Is anyone against removing ESP? Given it's size relative to newer resources, it would drop a few columns...

[jxchong]

Hm, we'd like to see ESP still be included in max_aaf_all (not all ESP samples can be incorporated into gnomAD and if something is relatively common in ESP because of those samples, that's useful info) but don't need to actually output the database-specific frequency.

[oleraj]

I wasn't aware of the cancer samples in gnomad. Just read about this in a previous faq here. Yes, probably would be good to include the non-cancer control set.

[brentp]

ok. I have added that. I am building (and re-building) dbsnp and CADD. Once those are done, my planned development is done. I will not update the gene_detailed and gene_summary stuff. If there are any other high-priority issues, please let me know in the next couple of days.

[pfpjs]

I may be able to tackle the gene_summary and gene_detailed table updates, but I will only be able to do it during next weekend.

[brentp]

@pfpjs that would be great! I will see how things look and may make a release before then and make a point release to incorporate your updates and any changes needed after everyone gets to try the new version.

[brentp]

I have updated the inheritance module so anyone interested can test the comp-het + de novo and the transmitted de novo stuff by doing: pip install -U inheritance to get v0.1.5 before we make the gemini release.

[oleraj]

Some issues from my wish list for potential inclusion:

As you're re-building CADD, is there any way you could include the CADD indels too, preferably merged with the SNPs? #833

Related to dbNSFP, would you be able to address #886 ? Basically, I think we can either modify entries in dbNSFP to convert = to something else while re-building the database for gemini, or just remove this line from geneimpacts/effect.py

assert not "=" in effect_string

We ran into a few errors in running tests last time we tried to install from master, documented in #901, in case there are any quick fixes you might notice. Some of them seem pretty trivial, e.g., gemini/test/unicode.vcf.gz was missing -- probably inadvertently deleted from the repository at some point.

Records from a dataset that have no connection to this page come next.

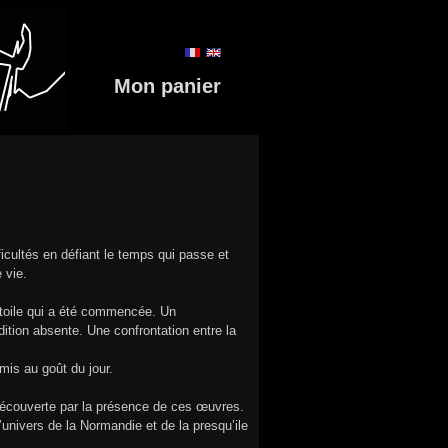
Mon panier
icultés en défiant le temps qui passe et
 vie.
e toile qui a été commencée. Un
ition absente. Une confrontation entre la
mis au goût du jour.
découverte par la présence de ces œuvres.
univers de la Normandie et de la presqu’ile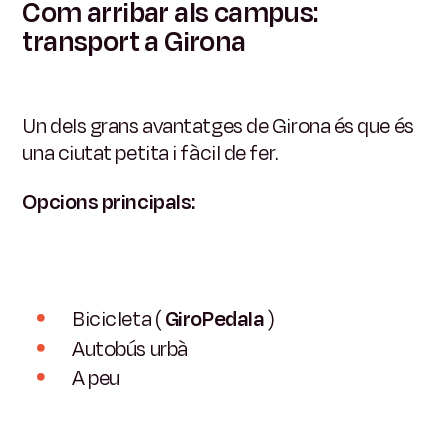
Com arribar als campus:
transport a Girona
Un dels grans avantatges de Girona és que és
una ciutat petita i fàcil de fer.
Opcions principals:
Bicicleta (
GiroPedala
)
Autobús urbà
A peu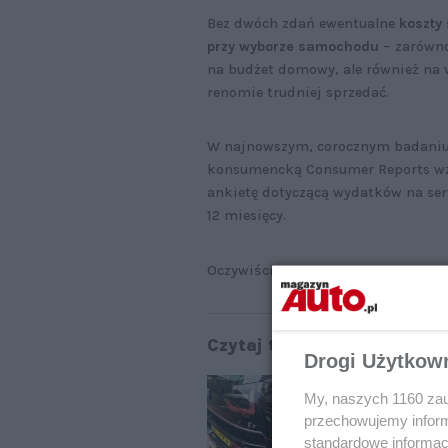
Bez dwóch zdań ewentualne
koszty
przy wyborze samochodu
– zarówno
na budżet domowy, ale również na 
renomie trudniej sprzedać.
W najnowszym, corocznym badaniu
konsumencką Consumer Reports wzięł
ankietę dotyczącą wydatków na se
12 miesięcy.
Oczywiście, z wyłączeniem napraw
Czytaj także:
Drogi Użytkow
Us
My, naszych 1160 zau
do
przechowujemy informa
standardowe informac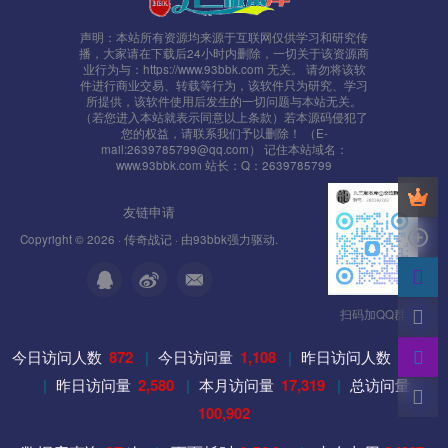
犯到您的权益，请联系本站删除，我们将及时处理！
声明：本站所有资源均来源于互联网仅供学习和研究传
播，大家请在下载后24小时内删除，一切关于该资源商
业行为与：https://www.93bbk.com 无关。 请勿将该软
件进行商业交易、转载等行为，该软件只为研究、学习
所提供，该软件使用后发生的一切问题与本站无关。
（若您进入本站就表示同意以上条款）若本源码侵犯了
您的权益，请联系我们予以删除！ （E-
mail:2639785799@qq.com） 记住本站域名：
www.93bbk.com 站长：Q：2639785799
友链申请
Copyright © 2026 ·
传奇战记
· 由
93bbk
强力驱动.
扫码加QQ群
今日访问人数
872
|
今日访问量
1,108
|
昨日访问人数
2,225
|
昨日访问量
2,580
|
本月访问量
17,319
|
总访问量
100,902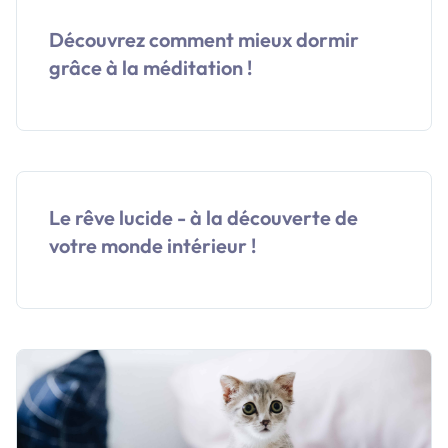
Découvrez comment mieux dormir
grâce à la méditation !
Le rêve lucide - à la découverte de
votre monde intérieur !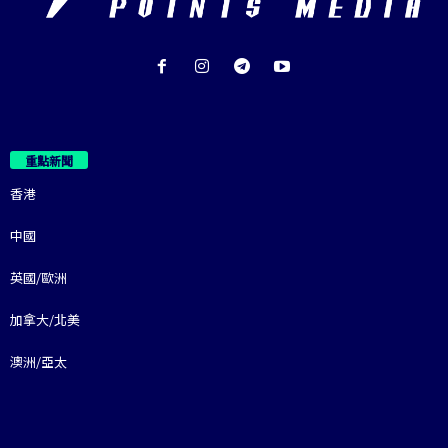
重點新聞
香港
中國
英國/歐洲
加拿大/北美
澳洲/亞太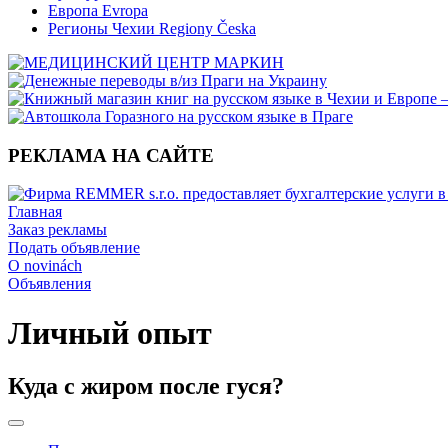
Европа Evropa
Регионы Чехии Regiony Česka
РЕКЛАМА НА САЙТЕ
Главная
Заказ рекламы
Подать объявление
O novinách
Объявления
Личный опыт
Куда с жиром после гуся?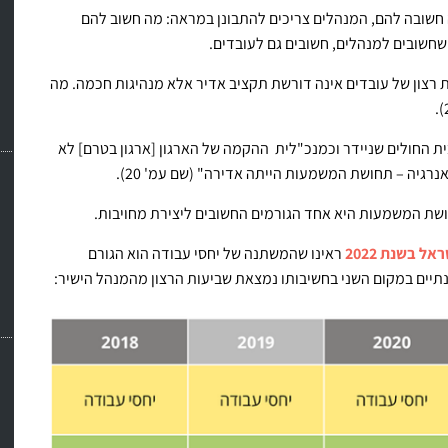
ה חשובה להם, המנהלים צריכים להתבונן במראה: מה חשוב להם
שחשובים למנהלים, חשובים גם לעובדים.
ות רצון של עובדים אינה דורשת תקציב אדיר אלא מנהיגות חכמה. מה
 החולים שניידר וכמנכ"לית ההקמה של הארגון [ארגון בטרם] לא
רגיה – תחושת המשמעות הייתה אדירה" (שם עמ' 20).
ושת המשמעות היא אחד הגורמים החשובים ליצירת מחויבות.
ל בשנת 2022
ראינו שהמשתנה של יחסי עבודה הוא הגורם
תיים במקום השני בחשיבותו נמצאת שביעות הרצון מהמנהל הישיר:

We also had a discussion in #663 around prioritizing canonical transcripts, which seems to be implemented in geneimpacts>=0.3.4. If there is a simple way to incorporate the latest version of geneimpacts and maybe add a --prioritize_canonical flag to gemini load, that would be helpful.

[brentp]

@oleraj I have responded on a few of those issues and #901 is fixed. I will incorporate the latest version of geneimpacts when making the release. For others, I'd prefer those that need that functionality to contribute as there are relatively simple work-arounds for those.

[oleraj]

Great, thanks @brentp.

[jxchong]

Oh! What about including CCRs as an annotation? :)

[arq5x]

Agree; CCRs are in the larger plan, but will leave it to Brent if it will make it into this release.

[pfpjs]

I've managed to fix and update the generation of detailed_gene_table and summary_gene_table, can anyone else take a second look? Thanks!

[brentp]

Awesome! Paulo, thanks so much. I will have a look on Tuesday, then I think we are ready for the next release.

I think we'll let the dust settle from this release and then add CCRs if there is interest. It's simple to add CCRs via gemini annotate (or using the new loader) but I get that it would be convenient to have it as one of the install datasets.

[Phillip-a-richmond]

Late to the party but I look forward to the new release!

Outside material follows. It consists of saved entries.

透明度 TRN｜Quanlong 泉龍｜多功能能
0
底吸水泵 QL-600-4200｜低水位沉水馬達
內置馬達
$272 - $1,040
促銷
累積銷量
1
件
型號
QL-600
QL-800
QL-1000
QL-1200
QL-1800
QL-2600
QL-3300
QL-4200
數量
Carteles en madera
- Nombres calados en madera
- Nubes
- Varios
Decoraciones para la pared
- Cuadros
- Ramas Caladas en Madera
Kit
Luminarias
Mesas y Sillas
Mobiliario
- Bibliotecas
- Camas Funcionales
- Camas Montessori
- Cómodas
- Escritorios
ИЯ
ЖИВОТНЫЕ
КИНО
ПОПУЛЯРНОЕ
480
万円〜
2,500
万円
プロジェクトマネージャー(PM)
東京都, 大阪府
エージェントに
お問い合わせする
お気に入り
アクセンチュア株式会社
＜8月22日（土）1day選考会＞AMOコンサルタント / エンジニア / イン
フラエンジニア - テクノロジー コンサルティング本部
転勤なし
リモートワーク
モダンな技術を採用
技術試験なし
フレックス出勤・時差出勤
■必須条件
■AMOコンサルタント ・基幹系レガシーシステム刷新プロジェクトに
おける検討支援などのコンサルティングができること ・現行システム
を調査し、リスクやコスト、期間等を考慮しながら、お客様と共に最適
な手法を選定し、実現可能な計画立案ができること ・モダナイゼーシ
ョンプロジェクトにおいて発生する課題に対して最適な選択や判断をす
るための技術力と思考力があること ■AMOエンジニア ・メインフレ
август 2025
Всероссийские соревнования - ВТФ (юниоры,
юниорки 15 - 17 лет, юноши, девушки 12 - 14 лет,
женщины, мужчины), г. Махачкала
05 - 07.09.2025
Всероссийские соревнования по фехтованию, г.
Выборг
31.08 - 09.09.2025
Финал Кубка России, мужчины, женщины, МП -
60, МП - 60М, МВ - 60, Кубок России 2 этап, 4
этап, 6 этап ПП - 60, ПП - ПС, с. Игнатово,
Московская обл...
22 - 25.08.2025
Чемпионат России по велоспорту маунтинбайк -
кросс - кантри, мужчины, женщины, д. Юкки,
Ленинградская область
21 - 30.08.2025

Will some aspects of the update (non database-related) also remain functional with the VCFAnno + VCF2DB pipeline? Specifically thinking about gene_summary and gene_detailed, and if there's a way to leverage these improvements within my current BCFTools (soft-filter), SNPeff, VCFAnno, VCF2DB pipeline.

Or do you now suggest switching back to the gemini load + gemini annotate to get extra features (e.g. in-house database).

Thanks! Phil

[brentp]

@Phillip-a-richmond you should continue using the new loader. this will be the last major release using the old loader. If there are features missing when using the new loader, then PR's would be great.

[brentp]

dgidb seems to be broken again. perhaps it is an intermittent server error but I don't plan to fix it. I will rely on those that use dgidb to keep that functioning.